Investigation of Separation Efficiency Indicator for the Optimization of the Acetone-Methanol Extractive Distillation with Water

A multiobjective genetic algorithm optimization of the extractive distillation process of acetone methanol minimum azeotropic mixture with heavy entrainer water is investigated. The process includes the extractive and entrainer regeneration columns, and the optimization minimizes the energy cost objective function (OF) and total annual cost (TAC) and maximizes efficiency indicators E-ext and e(ext) that describe the ability of the extractive section to discriminate the product between the top and the bottom of that section. Earlier work (You et al. Ind. Eng. Chem. Res. 2015, 54, 491) found that improvement of some designs in the literature led to an increase in those indicators. A two-step optimization strategy for extractive distillation is conducted to find suitable values of the entrainer feed flow rate, entrainer and azeotropic mixture feed locations, total number of trays, two reflux ratios, and two distillates in both the extractive column and the entrainer regeneration column. The first step relies upon the use of a nonsorted genetic algorithm (NSGA) with the four aforementioned criteria. Second, the best design taken from the GA Pareto front is further optimized focusing on decreasing the energy cost by using a sequential quadratic programming (SQP) method.

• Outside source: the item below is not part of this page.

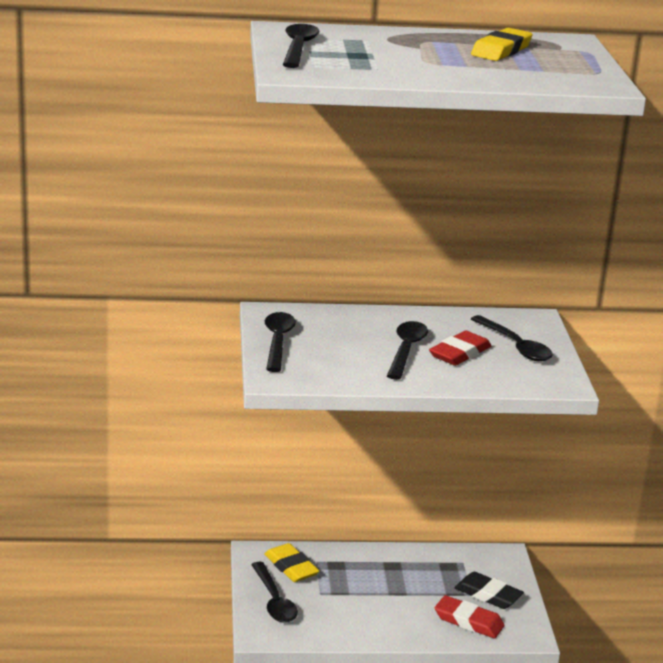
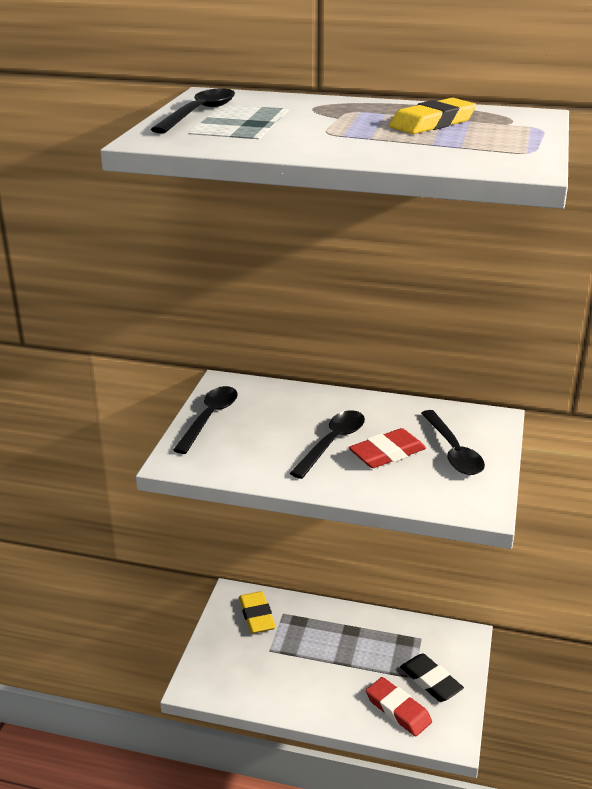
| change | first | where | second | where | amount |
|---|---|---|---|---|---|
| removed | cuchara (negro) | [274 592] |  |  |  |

In this way, the most suitable design with optimal efficiency indicators, low energy consumption, and low cost are obtained. Analyzed with respect to thermodynamic insights underlying the extractive section composition profile map, the Pareto front results show that there is maximum E-ext at given reflux ratio, and there is minimum reflux ratio for a given E-ext. There is an optimal efficiency indicator E-ext,E-opt which corresponds to the minimum TAC taken as the best design. In other words, E-ext,E-opt can be a criterion for the comparison between different designs for the same separating system. A SQP-based design is only <1% better in TAC than the best NSGA design, showing that this later method is able to find a consistent design for the extractive process concerning the 1.0-1a class mixture.